--- GIVEN DATA ---
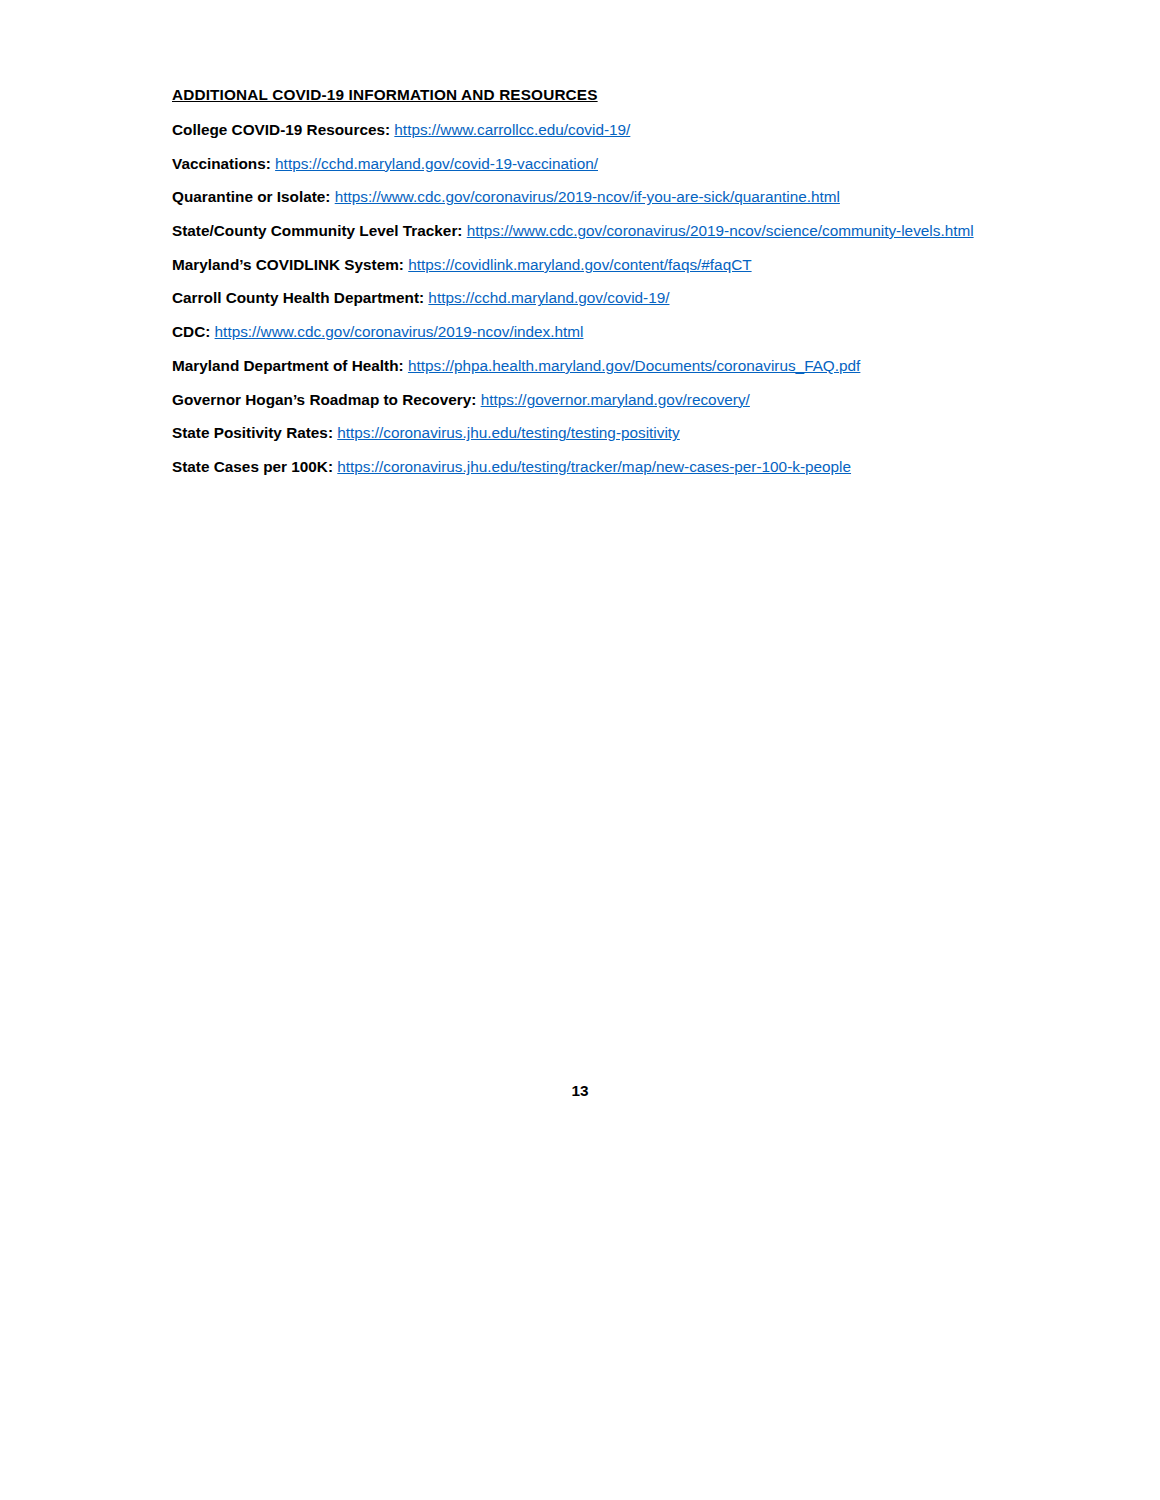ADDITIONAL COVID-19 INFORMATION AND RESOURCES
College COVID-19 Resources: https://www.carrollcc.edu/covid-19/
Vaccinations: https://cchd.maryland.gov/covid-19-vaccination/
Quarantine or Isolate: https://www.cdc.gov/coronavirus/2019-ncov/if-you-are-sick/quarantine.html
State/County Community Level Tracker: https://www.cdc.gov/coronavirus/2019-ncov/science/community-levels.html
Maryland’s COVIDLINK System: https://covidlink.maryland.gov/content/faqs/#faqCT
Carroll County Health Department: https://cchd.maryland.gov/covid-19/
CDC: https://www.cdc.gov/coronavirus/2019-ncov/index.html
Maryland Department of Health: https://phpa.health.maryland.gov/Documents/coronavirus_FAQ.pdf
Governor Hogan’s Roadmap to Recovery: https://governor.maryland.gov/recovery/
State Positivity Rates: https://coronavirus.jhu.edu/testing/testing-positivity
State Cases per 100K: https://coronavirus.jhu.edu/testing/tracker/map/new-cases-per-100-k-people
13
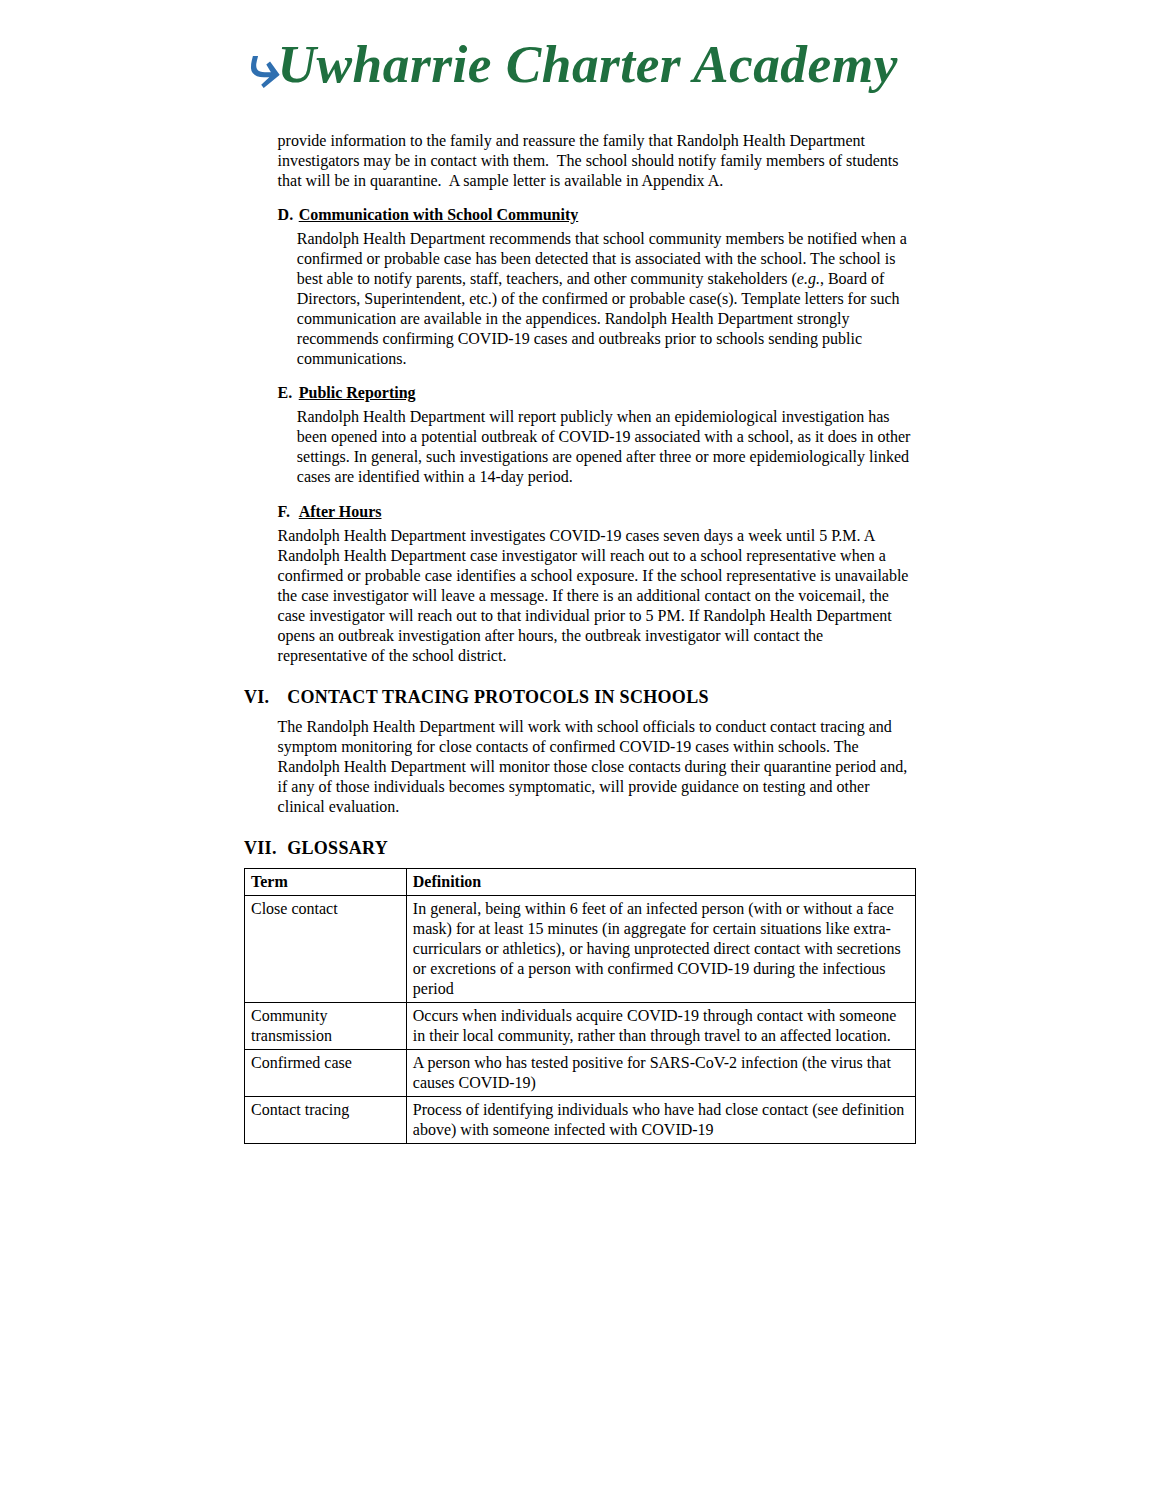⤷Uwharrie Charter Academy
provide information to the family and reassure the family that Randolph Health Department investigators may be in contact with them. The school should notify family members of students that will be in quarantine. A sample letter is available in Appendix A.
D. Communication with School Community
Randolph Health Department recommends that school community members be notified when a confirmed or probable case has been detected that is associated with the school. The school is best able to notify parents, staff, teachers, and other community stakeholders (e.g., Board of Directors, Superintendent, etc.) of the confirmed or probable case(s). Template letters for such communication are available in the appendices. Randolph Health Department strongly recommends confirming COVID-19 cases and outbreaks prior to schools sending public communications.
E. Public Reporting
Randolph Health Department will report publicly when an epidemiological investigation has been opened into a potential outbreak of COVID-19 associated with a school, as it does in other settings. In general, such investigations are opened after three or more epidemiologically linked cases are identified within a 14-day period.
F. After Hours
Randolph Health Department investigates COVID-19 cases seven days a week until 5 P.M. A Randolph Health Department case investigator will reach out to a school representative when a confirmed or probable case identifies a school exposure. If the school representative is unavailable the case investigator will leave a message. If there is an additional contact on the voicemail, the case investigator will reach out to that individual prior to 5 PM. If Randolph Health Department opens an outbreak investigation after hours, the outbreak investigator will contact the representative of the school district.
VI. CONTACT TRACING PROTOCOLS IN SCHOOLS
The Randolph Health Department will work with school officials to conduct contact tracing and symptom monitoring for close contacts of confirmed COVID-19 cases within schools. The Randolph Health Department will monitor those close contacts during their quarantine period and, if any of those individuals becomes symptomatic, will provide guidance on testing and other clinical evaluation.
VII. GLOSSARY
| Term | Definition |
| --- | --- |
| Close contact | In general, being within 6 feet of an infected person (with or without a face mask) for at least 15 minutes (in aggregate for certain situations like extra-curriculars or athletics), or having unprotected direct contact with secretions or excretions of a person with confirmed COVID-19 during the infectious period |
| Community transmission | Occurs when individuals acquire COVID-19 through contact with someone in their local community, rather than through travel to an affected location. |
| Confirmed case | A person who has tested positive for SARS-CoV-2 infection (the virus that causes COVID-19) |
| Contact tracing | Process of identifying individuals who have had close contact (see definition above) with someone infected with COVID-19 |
---
** ACTIVITY **
Could you please write out exactly the lines from the start of the entries above through the line that holds "E. Public Reporting", both included, with no pictures?

** WRITTEN ANSWER **
ADDITIONAL COVID-19 INFORMATION AND RESOURCES
College COVID-19 Resources: https://www.carrollcc.edu/covid-19/
Vaccinations: https://cchd.maryland.gov/covid-19-vaccination/
Quarantine or Isolate: https://www.cdc.gov/coronavirus/2019-ncov/if-you-are-sick/quarantine.html
State/County Community Level Tracker: https://www.cdc.gov/coronavirus/2019-ncov/science/community-levels.html
Maryland’s COVIDLINK System: https://covidlink.maryland.gov/content/faqs/#faqCT
Carroll County Health Department: https://cchd.maryland.gov/covid-19/
CDC: https://www.cdc.gov/coronavirus/2019-ncov/index.html
Maryland Department of Health: https://phpa.health.maryland.gov/Documents/coronavirus_FAQ.pdf
Governor Hogan’s Roadmap to Recovery: https://governor.maryland.gov/recovery/
State Positivity Rates: https://coronavirus.jhu.edu/testing/testing-positivity
State Cases per 100K: https://coronavirus.jhu.edu/testing/tracker/map/new-cases-per-100-k-people
13
⤷Uwharrie Charter Academy
provide information to the family and reassure the family that Randolph Health Department investigators may be in contact with them. The school should notify family members of students that will be in quarantine. A sample letter is available in Appendix A.
D. Communication with School Community
Randolph Health Department recommends that school community members be notified when a confirmed or probable case has been detected that is associated with the school. The school is best able to notify parents, staff, teachers, and other community stakeholders (e.g., Board of Directors, Superintendent, etc.) of the confirmed or probable case(s). Template letters for such communication are available in the appendices. Randolph Health Department strongly recommends confirming COVID-19 cases and outbreaks prior to schools sending public communications.
E. Public Reporting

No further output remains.